▶ **What is expected**:
In the entries below, find the line with "diameter | 293 mm diameter |" and the line with "pore size) |". Print those two and everything between them exactly, and nothing else.

▶ **Material shown**:
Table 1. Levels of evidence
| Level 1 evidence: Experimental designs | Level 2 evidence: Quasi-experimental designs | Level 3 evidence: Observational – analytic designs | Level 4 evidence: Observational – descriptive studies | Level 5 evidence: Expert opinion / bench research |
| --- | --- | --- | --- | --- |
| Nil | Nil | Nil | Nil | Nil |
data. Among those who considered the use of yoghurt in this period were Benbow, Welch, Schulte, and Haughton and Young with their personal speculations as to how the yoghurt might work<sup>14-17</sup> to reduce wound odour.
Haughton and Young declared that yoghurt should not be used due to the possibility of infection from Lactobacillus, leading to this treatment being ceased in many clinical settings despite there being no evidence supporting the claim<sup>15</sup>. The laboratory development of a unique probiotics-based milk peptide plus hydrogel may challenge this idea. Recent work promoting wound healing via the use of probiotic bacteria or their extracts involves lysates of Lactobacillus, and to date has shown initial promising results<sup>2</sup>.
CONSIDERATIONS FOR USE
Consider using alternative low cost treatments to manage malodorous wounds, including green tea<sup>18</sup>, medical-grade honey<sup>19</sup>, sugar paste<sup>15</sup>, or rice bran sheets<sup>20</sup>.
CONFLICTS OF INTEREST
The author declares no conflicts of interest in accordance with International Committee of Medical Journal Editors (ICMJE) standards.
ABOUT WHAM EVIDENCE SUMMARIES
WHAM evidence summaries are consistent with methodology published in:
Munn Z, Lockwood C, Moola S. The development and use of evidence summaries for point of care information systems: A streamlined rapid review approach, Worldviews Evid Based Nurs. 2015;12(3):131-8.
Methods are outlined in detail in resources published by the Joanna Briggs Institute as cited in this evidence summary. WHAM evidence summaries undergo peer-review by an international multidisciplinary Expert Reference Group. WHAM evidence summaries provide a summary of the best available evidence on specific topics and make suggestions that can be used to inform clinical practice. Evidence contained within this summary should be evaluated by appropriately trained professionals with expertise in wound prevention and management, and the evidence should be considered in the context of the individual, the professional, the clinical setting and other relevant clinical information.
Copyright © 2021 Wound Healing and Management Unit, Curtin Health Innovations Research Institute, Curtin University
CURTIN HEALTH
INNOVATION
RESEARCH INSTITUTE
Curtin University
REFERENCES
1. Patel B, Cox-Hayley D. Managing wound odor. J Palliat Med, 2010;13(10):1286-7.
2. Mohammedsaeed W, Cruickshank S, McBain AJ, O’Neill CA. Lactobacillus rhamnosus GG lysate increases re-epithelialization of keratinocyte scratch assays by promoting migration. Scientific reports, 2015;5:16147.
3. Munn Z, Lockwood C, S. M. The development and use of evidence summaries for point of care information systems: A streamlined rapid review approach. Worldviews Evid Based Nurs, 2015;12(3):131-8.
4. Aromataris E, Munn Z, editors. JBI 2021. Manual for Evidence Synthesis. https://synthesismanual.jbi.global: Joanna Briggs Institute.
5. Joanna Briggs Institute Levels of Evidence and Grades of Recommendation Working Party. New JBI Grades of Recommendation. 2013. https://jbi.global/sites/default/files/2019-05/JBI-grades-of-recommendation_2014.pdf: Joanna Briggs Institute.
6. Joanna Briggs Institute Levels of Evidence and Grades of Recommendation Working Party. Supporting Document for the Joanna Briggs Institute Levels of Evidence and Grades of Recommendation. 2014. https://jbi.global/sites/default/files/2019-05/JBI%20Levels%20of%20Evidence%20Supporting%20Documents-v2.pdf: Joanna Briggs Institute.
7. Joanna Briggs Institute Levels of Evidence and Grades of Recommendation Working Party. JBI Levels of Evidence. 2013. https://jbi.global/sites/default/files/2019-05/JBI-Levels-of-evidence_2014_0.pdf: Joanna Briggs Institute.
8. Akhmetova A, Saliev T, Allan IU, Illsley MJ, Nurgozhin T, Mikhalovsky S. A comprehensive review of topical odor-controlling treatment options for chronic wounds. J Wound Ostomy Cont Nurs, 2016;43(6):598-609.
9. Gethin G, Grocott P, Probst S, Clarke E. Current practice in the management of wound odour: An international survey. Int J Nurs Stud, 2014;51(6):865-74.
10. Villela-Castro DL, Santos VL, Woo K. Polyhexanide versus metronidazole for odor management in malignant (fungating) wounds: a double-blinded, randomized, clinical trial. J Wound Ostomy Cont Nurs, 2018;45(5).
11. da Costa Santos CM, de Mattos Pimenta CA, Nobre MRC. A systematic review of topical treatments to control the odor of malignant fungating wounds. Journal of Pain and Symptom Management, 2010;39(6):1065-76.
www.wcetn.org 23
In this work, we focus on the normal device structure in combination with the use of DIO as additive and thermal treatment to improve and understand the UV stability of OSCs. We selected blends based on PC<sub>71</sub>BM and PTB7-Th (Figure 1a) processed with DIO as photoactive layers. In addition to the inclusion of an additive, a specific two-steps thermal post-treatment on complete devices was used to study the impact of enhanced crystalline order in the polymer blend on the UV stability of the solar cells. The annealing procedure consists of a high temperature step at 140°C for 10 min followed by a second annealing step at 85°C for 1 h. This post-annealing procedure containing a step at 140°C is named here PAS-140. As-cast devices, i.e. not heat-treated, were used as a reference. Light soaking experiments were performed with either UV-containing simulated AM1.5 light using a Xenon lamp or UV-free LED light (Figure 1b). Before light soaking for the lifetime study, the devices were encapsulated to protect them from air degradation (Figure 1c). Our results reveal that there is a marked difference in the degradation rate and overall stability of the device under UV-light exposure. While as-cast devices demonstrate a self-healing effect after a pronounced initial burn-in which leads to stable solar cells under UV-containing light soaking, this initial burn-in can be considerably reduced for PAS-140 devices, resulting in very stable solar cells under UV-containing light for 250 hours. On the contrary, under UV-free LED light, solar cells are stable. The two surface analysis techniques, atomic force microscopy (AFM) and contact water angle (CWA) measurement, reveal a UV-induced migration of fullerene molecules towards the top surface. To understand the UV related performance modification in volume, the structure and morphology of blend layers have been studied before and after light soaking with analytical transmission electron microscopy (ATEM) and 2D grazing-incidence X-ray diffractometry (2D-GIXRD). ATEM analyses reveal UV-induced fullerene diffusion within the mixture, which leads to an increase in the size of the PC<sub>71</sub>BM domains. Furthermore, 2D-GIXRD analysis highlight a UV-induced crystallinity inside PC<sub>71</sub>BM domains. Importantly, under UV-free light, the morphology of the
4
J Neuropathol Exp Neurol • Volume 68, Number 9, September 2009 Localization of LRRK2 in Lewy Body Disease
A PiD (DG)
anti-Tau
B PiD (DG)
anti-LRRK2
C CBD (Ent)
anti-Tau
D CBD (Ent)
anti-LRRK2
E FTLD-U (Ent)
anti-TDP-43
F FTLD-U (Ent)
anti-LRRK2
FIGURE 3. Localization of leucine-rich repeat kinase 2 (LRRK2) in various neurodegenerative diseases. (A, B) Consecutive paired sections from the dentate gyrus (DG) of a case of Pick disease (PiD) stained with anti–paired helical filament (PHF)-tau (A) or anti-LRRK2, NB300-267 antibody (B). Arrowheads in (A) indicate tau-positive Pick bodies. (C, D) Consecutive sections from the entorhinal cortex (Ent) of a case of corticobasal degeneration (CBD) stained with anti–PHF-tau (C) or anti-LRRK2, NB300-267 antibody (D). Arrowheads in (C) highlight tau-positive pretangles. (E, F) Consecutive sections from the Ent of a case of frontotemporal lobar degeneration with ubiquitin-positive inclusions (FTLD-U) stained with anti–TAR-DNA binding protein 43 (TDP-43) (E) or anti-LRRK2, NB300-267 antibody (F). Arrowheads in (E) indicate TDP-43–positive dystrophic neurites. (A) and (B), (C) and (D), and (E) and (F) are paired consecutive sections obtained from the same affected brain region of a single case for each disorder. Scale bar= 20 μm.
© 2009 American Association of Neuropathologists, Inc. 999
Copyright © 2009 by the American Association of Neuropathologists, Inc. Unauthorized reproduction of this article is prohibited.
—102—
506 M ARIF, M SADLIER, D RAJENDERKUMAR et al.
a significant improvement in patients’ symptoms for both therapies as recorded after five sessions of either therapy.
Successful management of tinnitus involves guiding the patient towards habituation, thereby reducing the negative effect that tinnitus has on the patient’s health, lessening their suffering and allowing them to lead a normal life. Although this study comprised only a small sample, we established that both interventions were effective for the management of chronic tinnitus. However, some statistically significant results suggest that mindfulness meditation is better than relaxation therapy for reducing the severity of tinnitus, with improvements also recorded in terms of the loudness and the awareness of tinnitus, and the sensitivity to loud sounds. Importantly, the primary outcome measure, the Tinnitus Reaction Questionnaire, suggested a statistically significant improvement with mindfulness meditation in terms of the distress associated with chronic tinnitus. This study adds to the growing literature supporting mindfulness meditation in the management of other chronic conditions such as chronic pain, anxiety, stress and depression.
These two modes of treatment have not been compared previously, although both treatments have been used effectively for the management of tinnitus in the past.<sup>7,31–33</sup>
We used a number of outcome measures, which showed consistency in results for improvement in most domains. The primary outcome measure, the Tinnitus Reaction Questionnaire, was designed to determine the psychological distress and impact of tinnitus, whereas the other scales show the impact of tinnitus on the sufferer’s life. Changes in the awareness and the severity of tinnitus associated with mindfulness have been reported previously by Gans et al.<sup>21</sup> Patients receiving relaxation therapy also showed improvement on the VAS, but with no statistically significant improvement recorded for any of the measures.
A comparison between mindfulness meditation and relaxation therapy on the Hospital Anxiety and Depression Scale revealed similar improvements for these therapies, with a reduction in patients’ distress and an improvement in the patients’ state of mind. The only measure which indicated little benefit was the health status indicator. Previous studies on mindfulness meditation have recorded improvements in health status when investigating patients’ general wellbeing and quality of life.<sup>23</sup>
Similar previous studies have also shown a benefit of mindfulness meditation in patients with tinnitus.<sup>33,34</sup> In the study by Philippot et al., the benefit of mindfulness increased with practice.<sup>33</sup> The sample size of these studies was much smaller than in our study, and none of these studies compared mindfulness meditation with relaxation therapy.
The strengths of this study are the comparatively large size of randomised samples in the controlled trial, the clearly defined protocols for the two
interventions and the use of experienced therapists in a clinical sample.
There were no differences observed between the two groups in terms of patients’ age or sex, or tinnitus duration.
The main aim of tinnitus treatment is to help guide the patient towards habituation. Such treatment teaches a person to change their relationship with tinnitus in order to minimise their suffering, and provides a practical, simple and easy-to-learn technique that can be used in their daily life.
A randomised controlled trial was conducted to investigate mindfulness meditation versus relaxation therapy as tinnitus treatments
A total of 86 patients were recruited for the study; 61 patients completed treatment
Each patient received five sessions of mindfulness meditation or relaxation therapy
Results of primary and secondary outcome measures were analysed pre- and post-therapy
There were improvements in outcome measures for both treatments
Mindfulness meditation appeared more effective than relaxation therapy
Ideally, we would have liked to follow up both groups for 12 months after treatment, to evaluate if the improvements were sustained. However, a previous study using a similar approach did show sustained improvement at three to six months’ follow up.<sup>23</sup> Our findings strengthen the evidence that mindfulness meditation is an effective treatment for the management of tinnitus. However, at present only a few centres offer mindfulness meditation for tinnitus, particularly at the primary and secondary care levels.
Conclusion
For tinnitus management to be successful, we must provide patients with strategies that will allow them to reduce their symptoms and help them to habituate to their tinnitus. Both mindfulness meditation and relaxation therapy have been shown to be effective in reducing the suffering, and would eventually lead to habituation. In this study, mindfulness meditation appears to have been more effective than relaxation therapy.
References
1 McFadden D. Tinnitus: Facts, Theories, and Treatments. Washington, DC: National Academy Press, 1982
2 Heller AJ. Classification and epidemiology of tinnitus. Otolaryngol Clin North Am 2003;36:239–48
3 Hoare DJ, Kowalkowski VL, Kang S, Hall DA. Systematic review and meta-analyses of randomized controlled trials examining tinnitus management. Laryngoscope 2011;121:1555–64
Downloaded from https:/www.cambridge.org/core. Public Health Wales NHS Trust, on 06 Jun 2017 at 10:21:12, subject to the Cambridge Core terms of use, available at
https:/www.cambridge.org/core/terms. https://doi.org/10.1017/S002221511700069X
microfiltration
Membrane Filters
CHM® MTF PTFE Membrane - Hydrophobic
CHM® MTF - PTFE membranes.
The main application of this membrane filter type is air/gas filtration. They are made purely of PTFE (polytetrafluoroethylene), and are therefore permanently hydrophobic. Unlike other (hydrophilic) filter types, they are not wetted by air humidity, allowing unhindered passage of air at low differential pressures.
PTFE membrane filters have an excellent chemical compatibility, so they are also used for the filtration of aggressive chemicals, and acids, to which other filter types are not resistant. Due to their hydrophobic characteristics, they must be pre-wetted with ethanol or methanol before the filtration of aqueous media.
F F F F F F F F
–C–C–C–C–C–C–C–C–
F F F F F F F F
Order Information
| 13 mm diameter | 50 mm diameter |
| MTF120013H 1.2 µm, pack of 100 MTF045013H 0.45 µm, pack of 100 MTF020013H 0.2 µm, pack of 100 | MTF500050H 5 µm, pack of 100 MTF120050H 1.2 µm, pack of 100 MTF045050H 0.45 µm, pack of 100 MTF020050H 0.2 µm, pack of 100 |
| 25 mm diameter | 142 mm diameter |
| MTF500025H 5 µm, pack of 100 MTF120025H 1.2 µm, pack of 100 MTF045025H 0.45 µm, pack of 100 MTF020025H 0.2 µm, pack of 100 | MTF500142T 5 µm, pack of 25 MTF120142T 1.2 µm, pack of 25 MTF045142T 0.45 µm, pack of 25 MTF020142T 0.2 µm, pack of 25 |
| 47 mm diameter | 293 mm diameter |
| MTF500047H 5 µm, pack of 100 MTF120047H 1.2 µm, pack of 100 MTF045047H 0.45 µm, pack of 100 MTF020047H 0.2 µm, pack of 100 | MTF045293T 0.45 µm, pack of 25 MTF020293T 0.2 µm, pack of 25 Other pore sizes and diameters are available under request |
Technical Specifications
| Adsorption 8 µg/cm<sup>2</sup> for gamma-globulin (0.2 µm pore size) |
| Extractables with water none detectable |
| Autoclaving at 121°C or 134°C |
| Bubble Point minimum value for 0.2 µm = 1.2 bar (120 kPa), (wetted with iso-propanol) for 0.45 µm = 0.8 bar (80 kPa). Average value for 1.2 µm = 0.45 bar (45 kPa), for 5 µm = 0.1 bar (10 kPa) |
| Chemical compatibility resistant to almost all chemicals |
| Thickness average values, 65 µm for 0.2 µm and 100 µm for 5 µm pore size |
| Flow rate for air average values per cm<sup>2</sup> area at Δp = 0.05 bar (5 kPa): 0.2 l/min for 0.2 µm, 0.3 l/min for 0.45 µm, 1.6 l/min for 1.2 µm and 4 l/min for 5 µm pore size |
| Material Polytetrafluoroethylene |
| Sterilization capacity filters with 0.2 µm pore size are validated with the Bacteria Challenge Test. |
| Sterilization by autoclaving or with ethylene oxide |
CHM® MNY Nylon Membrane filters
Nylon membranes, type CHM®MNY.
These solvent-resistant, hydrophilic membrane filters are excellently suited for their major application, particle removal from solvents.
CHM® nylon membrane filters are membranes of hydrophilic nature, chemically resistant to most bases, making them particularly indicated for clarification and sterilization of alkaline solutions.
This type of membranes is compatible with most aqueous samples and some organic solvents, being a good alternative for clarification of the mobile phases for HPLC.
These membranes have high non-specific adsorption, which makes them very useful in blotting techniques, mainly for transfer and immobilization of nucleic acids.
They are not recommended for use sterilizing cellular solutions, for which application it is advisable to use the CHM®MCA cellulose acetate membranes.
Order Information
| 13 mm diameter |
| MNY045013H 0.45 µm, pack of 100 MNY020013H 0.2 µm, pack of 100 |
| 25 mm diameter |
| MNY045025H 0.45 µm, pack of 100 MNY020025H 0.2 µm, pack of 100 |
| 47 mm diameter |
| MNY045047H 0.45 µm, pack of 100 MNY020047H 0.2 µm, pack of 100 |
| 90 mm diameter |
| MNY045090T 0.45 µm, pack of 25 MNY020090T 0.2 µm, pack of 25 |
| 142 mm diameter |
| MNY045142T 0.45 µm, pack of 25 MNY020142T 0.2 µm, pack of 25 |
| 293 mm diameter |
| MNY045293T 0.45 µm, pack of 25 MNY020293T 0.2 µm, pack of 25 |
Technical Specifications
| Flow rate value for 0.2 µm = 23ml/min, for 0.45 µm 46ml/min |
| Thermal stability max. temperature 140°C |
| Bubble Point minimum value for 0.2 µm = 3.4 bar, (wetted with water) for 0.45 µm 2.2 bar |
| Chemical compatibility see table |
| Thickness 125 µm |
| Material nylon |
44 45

▶ **Answer for the task**:
| 47 mm diameter | 293 mm diameter |
| MTF500047H 5 µm, pack of 100 MTF120047H 1.2 µm, pack of 100 MTF045047H 0.45 µm, pack of 100 MTF020047H 0.2 µm, pack of 100 | MTF045293T 0.45 µm, pack of 25 MTF020293T 0.2 µm, pack of 25 Other pore sizes and diameters are available under request |
Technical Specifications
| Adsorption 8 µg/cm<sup>2</sup> for gamma-globulin (0.2 µm pore size) |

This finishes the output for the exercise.